Portrait of the Artist
Stew wrote the show with Heidi Rodewald, his bass-playing producer and ex-girlfriend. She says the two of them, along with director Annie Dorsen, began working on Passing Strange by sitting in a room talking.
"It was as if we'd just played a show and we're hanging around, and Stew's just telling stories," Rodewald says. "It was pretty nice getting paid to do that."
What emerged from the process, Stew says, is a semi-autobiographical musical. It charts the journey of a character — known only as Youth — from his middle-class adolescence in Los Angeles, to sex and drugs in Amsterdam, to the tumultuous days in the Berlin arts world before the wall fell.
"It's what I like to call autobiographical fiction, in that every single thing that's happening on the stage, I can point to something in my life, some kind of corollary, you know, that corresponds in some way," Stew says. "But, was I in Europe when my mom died? No. Did the things that happened in Amsterdam in our play happen to me? Some of them, but not all.
"It's really just about the costs of being a young artist," he says. "It's a 46-year-old guy looking back at the things that he did and the values he had in his 20s, sort of when you're making that decision to really be an artist, you know?"
Stew is on stage the whole time, with his band and with six actors, who play multiple roles. If the piece is about a young artist trying to find himself — to find his "real" self — the same is true of the staging.
"I'm not a fictional person onstage," Stew says. "I am myself. I am Stew. I call myself Narrator because it's boring to hear Stew all the time, you know, to read it. ... But I am my real self, and the band is real as well, you know? And I think we even try to let you know, from all the mask changing — I mean the real, human mask changing, not costumes — that even the actors are real."
Dorsen, the director, suggested the title, Passing Strange, from a line in Shakespeare's Othello — a play in which a black man navigates a white world. Othello, speaking of wooing his wife Desdemona, says, "She gave me for my pains a world of sighs / She swore, in faith, 'twas strange, 'twas passing strange."
"The resonances of it, obviously, go far beyond the original source, and there's a lot of discussion in the piece about passing and what that means — time passing, passing for black, passing for white," Dorsen says. "Passing for black is actually — I say that like it's a common idea, but of course it's not a common idea. Passing for white is the common idea. And on this piece, it's turned on its head."
In Passing Strange, the character of the Youth adopts a streetwise persona to impress his fellow artists in Berlin.
"He sees that he can play on being black," Stew says. "He can play on the same stereotypes that he was trying to avoid back home. He can actually play on those and manipulate them and use those stereotypes to his advantage in Europe."

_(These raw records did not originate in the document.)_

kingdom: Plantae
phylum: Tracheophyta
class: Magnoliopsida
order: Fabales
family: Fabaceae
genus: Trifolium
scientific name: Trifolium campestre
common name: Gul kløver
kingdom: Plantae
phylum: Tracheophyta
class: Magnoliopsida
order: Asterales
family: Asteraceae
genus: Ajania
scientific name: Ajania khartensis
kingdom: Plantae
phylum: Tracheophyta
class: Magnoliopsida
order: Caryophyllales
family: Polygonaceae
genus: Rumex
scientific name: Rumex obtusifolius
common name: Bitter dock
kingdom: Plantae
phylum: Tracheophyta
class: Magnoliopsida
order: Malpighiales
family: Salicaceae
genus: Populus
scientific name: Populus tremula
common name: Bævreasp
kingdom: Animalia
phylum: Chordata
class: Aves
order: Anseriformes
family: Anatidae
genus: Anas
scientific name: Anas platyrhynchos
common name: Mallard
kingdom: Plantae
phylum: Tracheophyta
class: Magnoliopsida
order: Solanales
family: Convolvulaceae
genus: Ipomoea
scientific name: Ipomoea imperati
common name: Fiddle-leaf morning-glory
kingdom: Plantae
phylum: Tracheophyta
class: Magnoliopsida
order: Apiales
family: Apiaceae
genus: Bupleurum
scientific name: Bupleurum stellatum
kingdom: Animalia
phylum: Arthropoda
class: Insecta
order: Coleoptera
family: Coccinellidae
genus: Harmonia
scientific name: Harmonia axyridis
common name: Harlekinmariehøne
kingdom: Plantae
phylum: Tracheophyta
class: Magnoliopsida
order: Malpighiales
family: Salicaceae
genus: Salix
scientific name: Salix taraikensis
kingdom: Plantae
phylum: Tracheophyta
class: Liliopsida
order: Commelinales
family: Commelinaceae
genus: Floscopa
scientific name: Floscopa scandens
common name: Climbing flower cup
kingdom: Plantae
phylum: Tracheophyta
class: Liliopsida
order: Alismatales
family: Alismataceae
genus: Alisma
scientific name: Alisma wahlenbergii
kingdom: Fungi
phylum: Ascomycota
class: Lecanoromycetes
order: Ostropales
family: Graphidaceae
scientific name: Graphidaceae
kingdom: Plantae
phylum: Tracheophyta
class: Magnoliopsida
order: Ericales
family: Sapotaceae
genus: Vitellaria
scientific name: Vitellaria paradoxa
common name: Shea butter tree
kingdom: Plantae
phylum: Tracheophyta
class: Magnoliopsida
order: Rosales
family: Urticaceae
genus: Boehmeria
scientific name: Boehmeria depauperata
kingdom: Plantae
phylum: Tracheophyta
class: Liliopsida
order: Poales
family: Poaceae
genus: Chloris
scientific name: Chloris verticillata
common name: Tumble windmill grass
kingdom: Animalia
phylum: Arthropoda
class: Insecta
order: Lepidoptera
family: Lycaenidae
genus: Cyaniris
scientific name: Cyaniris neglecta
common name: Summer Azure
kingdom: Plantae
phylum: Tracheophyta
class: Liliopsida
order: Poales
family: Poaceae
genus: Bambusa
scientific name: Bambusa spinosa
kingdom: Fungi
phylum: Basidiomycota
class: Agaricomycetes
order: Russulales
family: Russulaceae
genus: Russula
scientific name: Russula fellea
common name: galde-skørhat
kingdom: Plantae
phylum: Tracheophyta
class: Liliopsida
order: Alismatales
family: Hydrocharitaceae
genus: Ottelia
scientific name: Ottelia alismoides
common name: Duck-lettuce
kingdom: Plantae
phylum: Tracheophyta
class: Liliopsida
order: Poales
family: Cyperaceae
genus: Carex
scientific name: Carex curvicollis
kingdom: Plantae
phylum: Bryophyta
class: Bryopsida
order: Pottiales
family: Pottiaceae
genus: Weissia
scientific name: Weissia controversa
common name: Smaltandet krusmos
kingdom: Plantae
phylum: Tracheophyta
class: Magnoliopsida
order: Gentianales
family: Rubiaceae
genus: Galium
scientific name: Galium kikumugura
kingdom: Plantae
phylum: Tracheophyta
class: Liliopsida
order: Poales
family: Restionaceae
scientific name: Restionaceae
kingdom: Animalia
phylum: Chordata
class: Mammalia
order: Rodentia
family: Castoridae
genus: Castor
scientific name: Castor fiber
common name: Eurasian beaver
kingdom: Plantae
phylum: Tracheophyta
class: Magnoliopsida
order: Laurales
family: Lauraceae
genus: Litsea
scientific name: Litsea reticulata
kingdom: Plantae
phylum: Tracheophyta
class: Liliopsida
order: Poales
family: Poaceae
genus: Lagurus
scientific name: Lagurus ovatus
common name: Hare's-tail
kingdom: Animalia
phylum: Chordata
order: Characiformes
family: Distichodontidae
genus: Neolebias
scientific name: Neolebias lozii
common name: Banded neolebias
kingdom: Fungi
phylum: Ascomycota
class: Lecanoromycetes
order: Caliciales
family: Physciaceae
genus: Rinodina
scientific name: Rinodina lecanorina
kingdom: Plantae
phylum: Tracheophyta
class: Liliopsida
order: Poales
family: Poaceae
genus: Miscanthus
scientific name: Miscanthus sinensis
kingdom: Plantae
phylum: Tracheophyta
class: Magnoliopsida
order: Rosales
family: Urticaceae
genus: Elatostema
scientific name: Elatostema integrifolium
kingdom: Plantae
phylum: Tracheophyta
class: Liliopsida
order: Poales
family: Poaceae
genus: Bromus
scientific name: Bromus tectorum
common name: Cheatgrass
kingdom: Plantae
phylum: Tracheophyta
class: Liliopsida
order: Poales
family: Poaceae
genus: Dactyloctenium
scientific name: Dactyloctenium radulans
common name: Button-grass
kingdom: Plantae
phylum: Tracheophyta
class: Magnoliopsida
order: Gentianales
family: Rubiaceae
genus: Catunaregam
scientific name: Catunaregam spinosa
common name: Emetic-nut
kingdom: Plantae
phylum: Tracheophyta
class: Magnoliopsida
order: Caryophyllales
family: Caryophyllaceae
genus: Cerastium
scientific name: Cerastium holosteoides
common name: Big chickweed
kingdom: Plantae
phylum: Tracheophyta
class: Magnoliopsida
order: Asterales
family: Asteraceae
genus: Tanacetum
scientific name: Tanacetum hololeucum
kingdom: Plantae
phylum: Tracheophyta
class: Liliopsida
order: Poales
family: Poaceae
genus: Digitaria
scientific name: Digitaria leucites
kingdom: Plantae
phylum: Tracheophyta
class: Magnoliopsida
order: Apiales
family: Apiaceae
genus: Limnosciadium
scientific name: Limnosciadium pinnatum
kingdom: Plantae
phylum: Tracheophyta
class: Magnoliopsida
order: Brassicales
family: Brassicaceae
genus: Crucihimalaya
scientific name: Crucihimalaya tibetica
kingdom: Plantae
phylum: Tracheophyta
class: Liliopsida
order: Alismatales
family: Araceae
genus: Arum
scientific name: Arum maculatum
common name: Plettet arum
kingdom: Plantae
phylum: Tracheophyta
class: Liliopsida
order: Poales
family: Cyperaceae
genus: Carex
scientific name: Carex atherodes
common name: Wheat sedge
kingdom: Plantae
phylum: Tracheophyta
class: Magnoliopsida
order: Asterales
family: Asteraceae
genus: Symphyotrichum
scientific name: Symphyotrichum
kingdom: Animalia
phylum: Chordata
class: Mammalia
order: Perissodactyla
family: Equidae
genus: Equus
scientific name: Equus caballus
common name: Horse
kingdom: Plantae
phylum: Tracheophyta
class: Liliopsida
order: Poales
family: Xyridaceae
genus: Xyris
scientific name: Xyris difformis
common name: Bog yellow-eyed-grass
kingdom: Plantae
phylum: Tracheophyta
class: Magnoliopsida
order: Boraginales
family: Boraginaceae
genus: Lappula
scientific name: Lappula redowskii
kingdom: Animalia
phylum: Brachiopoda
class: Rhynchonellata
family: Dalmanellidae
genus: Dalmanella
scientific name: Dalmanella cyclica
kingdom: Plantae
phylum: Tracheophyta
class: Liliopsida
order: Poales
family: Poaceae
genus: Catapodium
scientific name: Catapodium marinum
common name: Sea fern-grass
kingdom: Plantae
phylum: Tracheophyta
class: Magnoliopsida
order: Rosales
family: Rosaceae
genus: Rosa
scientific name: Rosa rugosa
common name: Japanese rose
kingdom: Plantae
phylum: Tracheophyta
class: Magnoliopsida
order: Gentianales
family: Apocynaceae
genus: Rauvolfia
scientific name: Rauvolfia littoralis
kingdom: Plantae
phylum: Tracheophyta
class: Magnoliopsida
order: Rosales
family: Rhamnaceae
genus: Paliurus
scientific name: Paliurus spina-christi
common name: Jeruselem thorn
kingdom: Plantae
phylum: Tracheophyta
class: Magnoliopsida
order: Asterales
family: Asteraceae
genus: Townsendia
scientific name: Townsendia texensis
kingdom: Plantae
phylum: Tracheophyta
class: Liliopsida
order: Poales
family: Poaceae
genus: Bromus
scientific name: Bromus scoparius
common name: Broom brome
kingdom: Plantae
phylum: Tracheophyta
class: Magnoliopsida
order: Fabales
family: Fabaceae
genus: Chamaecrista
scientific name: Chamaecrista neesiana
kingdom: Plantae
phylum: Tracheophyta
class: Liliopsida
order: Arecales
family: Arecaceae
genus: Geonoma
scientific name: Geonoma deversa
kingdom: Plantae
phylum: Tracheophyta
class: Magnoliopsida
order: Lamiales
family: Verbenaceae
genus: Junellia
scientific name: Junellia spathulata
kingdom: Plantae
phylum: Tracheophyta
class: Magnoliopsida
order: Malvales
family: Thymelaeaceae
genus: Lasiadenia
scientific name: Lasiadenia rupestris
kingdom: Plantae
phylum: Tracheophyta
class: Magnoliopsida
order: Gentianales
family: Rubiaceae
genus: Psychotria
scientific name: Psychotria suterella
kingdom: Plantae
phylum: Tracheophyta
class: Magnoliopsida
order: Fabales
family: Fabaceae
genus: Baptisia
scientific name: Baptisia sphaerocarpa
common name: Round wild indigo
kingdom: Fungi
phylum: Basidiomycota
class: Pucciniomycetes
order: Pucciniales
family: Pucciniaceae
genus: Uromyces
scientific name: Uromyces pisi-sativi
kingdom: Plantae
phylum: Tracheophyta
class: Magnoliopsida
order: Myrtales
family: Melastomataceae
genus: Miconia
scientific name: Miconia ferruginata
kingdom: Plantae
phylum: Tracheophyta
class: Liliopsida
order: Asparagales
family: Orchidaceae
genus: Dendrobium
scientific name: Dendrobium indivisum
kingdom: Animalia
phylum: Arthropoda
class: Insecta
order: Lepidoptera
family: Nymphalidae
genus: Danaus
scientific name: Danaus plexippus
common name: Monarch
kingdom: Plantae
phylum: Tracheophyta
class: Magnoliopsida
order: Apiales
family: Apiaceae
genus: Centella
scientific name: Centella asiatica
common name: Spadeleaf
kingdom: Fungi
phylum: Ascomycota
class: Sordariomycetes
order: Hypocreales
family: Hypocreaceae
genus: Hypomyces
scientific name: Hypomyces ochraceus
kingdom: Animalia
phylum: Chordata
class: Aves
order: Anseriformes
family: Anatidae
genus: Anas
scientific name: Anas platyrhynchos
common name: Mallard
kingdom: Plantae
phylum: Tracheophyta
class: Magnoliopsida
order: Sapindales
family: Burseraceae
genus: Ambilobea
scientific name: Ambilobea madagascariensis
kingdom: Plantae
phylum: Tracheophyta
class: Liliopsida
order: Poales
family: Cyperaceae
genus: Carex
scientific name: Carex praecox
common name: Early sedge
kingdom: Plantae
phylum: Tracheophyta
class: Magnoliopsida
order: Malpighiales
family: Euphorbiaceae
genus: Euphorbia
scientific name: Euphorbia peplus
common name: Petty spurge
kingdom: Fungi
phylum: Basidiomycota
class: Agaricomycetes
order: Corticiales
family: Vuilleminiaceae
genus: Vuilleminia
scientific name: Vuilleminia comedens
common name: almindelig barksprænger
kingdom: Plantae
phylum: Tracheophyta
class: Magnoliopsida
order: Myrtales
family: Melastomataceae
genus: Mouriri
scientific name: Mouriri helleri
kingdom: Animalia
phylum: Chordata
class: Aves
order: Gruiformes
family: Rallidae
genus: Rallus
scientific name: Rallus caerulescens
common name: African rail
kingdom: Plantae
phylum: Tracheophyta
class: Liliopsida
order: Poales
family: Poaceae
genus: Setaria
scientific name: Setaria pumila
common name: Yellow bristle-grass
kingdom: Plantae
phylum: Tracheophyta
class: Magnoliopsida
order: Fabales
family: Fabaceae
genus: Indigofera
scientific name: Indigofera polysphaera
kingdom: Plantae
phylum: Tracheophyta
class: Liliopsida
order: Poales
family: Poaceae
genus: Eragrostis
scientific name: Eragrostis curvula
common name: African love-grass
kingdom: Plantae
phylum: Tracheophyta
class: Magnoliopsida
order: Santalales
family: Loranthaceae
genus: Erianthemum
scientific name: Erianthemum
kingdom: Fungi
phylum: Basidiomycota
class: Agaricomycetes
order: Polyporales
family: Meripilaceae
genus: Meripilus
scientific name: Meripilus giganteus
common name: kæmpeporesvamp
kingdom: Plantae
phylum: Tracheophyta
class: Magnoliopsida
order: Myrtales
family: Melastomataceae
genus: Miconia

Along the way, the Youth tries on a lot of different masks while looking for his true self. Dorsen says the Youth would rather write a song about loving the girl than actually love the girl.
"In every one of those crossroads, he chooses art," Dorsen says. "And he chooses art thinking that he's choosing life, you know? Because, as Stew later says, some of us feel like art is more real than life."
Actor Daniel Breaker, who plays the Youth, says he thinks Stew's coming-of-age story has universal audience appeal.
"Which is a big surprise — to see a mix of not just race, but also age and economic background, which is very exciting — to see a big mix of people coming to see the show," Breaker says. "And I think we want to put 'em all together, put this Benetton ad of audience members together and have a rock show, you know?"